ACTION ITEM
Please transcribe exactly, and only, the lines of the data below between the line holding "kettle: present [1340,578,1498,779]" and the line holding "wall art: present [23,605,243,784]", inclusive.
• • • • •
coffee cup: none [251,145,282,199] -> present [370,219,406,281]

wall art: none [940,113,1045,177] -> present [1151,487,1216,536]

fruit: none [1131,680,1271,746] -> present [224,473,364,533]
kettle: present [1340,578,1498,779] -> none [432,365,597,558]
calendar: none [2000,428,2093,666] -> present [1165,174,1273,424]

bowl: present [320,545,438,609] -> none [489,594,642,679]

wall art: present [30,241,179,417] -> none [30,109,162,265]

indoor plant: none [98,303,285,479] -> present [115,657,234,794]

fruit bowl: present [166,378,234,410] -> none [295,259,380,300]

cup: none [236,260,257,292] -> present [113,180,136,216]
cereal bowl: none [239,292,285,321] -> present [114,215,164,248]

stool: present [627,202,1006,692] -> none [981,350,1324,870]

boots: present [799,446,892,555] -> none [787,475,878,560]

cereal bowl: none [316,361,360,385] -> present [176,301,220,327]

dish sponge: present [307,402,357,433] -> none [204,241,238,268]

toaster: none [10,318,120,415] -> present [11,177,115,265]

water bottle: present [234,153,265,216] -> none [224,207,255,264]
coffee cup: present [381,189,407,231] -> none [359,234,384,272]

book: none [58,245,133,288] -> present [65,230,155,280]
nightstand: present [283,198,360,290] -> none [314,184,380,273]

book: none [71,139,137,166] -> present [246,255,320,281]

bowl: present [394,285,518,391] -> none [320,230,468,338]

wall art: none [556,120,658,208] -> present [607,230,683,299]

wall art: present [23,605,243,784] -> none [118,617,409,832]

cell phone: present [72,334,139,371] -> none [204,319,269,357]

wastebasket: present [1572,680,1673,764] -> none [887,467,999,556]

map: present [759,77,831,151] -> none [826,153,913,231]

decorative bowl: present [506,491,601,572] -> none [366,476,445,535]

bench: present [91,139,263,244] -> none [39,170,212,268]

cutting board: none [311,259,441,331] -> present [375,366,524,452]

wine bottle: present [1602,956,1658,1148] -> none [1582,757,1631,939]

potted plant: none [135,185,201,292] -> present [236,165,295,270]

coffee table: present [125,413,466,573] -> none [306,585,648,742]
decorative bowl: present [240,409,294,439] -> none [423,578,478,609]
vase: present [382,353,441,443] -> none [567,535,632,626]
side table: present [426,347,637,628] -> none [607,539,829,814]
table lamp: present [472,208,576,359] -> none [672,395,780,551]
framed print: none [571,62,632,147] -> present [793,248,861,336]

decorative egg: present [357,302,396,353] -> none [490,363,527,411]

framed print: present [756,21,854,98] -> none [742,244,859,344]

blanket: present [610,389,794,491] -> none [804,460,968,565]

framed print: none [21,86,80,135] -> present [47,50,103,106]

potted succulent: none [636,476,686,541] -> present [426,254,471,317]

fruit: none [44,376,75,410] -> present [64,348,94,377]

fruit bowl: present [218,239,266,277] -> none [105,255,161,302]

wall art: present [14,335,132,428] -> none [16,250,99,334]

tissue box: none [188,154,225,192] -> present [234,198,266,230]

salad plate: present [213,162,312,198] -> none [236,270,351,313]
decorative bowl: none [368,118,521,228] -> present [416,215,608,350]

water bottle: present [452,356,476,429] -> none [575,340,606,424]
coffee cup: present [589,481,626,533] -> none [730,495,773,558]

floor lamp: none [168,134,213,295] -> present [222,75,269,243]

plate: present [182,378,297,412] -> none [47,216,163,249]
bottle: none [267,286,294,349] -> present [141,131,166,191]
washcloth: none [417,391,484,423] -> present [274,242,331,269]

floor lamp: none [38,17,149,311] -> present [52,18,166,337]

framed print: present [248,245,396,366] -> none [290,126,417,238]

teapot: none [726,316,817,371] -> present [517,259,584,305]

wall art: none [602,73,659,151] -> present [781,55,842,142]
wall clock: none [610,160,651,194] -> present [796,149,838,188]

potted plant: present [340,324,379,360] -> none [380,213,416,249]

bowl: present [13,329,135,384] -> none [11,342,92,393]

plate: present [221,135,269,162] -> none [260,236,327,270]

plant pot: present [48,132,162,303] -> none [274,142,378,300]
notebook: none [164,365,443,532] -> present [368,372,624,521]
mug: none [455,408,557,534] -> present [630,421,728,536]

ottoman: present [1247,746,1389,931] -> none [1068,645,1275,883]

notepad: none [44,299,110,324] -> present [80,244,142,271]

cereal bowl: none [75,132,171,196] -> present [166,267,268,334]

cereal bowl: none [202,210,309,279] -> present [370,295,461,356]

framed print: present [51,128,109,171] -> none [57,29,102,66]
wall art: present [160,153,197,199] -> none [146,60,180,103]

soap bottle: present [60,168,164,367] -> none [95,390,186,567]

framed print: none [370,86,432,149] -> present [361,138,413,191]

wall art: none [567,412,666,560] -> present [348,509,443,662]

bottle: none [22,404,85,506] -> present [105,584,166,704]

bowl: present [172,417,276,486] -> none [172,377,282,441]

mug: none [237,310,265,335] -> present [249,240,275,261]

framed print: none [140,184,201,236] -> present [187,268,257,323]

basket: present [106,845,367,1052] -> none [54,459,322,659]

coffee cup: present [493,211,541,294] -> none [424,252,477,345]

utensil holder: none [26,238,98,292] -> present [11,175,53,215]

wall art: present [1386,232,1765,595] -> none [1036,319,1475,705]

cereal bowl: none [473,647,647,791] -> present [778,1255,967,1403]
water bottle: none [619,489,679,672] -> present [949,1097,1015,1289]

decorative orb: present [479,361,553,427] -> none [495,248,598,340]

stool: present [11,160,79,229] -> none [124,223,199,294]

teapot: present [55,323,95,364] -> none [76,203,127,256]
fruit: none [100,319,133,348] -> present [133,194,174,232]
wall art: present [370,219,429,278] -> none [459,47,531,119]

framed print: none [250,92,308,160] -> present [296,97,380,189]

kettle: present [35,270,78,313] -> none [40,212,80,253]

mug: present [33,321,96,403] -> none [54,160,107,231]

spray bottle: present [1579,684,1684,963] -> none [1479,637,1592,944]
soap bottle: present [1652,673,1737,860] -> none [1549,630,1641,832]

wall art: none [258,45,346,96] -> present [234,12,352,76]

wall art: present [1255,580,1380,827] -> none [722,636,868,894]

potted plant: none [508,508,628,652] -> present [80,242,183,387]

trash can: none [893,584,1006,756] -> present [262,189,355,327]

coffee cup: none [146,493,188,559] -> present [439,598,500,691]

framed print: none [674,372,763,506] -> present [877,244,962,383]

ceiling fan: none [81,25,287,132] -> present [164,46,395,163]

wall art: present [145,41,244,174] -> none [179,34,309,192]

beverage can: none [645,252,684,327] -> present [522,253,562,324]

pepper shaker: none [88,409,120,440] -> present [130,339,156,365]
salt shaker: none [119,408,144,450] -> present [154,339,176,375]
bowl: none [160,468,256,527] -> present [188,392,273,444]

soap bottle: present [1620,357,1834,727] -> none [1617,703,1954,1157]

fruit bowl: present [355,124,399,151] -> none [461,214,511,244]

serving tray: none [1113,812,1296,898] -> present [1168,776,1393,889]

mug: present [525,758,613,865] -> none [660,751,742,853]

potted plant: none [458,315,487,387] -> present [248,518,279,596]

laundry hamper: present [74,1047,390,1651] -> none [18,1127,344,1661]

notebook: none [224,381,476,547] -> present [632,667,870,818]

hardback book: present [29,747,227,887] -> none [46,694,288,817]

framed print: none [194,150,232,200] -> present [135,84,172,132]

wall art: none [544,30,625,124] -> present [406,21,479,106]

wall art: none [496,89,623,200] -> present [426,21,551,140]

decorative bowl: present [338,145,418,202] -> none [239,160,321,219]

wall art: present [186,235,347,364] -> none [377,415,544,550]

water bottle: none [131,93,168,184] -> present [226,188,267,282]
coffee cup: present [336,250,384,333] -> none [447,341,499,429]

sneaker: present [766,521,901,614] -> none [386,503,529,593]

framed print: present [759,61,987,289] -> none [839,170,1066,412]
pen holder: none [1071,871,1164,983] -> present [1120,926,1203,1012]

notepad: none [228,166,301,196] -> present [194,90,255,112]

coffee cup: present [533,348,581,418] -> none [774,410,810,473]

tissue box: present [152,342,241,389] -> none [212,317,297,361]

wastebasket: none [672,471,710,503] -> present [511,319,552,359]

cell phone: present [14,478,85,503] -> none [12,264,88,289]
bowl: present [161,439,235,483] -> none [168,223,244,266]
• • • • •
FINISHED TASK
kettle: present [1340,578,1498,779] -> none [432,365,597,558]
calendar: none [2000,428,2093,666] -> present [1165,174,1273,424]

bowl: present [320,545,438,609] -> none [489,594,642,679]

wall art: present [30,241,179,417] -> none [30,109,162,265]

indoor plant: none [98,303,285,479] -> present [115,657,234,794]

fruit bowl: present [166,378,234,410] -> none [295,259,380,300]

cup: none [236,260,257,292] -> present [113,180,136,216]
cereal bowl: none [239,292,285,321] -> present [114,215,164,248]

stool: present [627,202,1006,692] -> none [981,350,1324,870]

boots: present [799,446,892,555] -> none [787,475,878,560]

cereal bowl: none [316,361,360,385] -> present [176,301,220,327]

dish sponge: present [307,402,357,433] -> none [204,241,238,268]

toaster: none [10,318,120,415] -> present [11,177,115,265]

water bottle: present [234,153,265,216] -> none [224,207,255,264]
coffee cup: present [381,189,407,231] -> none [359,234,384,272]

book: none [58,245,133,288] -> present [65,230,155,280]
nightstand: present [283,198,360,290] -> none [314,184,380,273]

book: none [71,139,137,166] -> present [246,255,320,281]

bowl: present [394,285,518,391] -> none [320,230,468,338]

wall art: none [556,120,658,208] -> present [607,230,683,299]

wall art: present [23,605,243,784] -> none [118,617,409,832]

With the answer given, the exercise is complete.